A história de um calendário
O ano era o de 1964. Tudo o que a Pirelli queria era também ter o seu calendário. Nos mesmos moldes das empresas britânicas. E, assim, o primeiro foi criado e produzido na Inglaterra. Criado pelo diretor de arte Derek Forsyth e pelo fotógrafo Robert Freeman. O cenário desse primeiro calendário, a Praia de Mallorca, com mulheres desfilando de biquínis, e seus exemplares apenas oferecidos aos melhores clientes da empresa.
E tudo seguiria naturalmente não fosse a temperatura ir subindo no mundo, nas metrópoles, nas noites, e no ano de 1972, alguns modelos aparecem no calendário de seios à mostra. Isso provocou fortes discussões e a empresa, para não alimentar a polêmica, decidiu cancelar o projeto. Assim, depois dos primeiros peitos ao vento, o calendário ficou fora do ar de 1975 a 1983.
Retorna em 1984, valorizando mais os pneus da Pirelli. Em 1987, um primeiro calendário exclusivamente com modelos negras, que pontifica Naomi Campbell. Na época, com 16 anos.
No ano seguinte, diante do burburinho das mulheres negras, novidade: um calendário exclusivamente de homens famosos. Dentre outros, B.B.King, Bono Vox, Robert Mitchum. A partir de 1994, o calendário muda-se da Inglaterra para Milão. E durante quase duas décadas prevalecem mulheres em fotos sensuais e eróticas. E aí as modelos famosas vão se revezando. Miranda Kerr, Ana Beatriz Barros, Lily Cole.
No meio do caminho um pequeno problema. No ano de 1986, toda uma edição clicada por um dos grandes mestres da fotografia, Helmut Newton, foi censurada. Por sinal, o meu calendário preferido. Simplesmente apoteótico. Mulheres descomunais, exuberantes, de uma sensualidade magnificada… Mas, publicado integralmente e no original anos depois, em 2013.
E, em 2016, pontificam mulheres inspiradoras clicadas pelo talento e competência da saudosa e emblemática fotógrafa Annie Leibovitz.

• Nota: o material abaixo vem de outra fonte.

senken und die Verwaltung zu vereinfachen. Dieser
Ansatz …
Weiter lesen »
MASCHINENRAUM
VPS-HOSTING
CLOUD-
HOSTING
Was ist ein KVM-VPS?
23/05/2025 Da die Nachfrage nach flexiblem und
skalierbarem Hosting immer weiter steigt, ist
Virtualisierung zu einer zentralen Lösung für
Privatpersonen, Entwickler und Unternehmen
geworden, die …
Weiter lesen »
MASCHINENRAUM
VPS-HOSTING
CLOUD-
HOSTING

E, no fim de 2018, como de hábito, começou a circular o do ano seguinte. Tema: aparições e desejos de quatro mulheres. Uma pintora, Laetitia Casta; uma socialite, Gigi Hadid; uma bailarina encantada, Misty Copeland; e uma fotógrafa, Julia Garner. E o tema de fundo e a linha condutora das fotos, o movimento Metoo.
E apenas, ou tudo, o que a Pirelli queria, em 1968, era não ficar atrás de seus concorrentes britânicos. E acabou produzindo uma das mais legendárias peças dentro do território e da história do branding. Tudo – ou quase – pode constituir-se num emissor de sinais e códigos de comunicação de você, seus produtos, empresas. Dependendo, claro, da qualidade do planejamento e da execução.
A Pirelli converteu o que poderia ser mais um calendário num estandarte magnífico, num andor beatificado e de impacto mundial, nervosamente aguardado, absurdamente comentado, impactando a cada mês de novembro diante da expectativa pela revelação do calendário Pirelli de cada ano. Resgatando o calendário das paredes sujas de graxa das oficinas e borracharias do mundo, para o topo dos comentários e admiração da opinião pública mundial, incluindo exposições e paredes dos mais importantes museus de todo o mundo. Mais um caso espetacular de serendipismo. E, quando isso acontece, a epifania é inevitável.
Desde seu primeiro exemplar, o Calendário da Pirelli vibra, impacta, reverbera, repercute e agrega inestimável e poderoso valor à marca.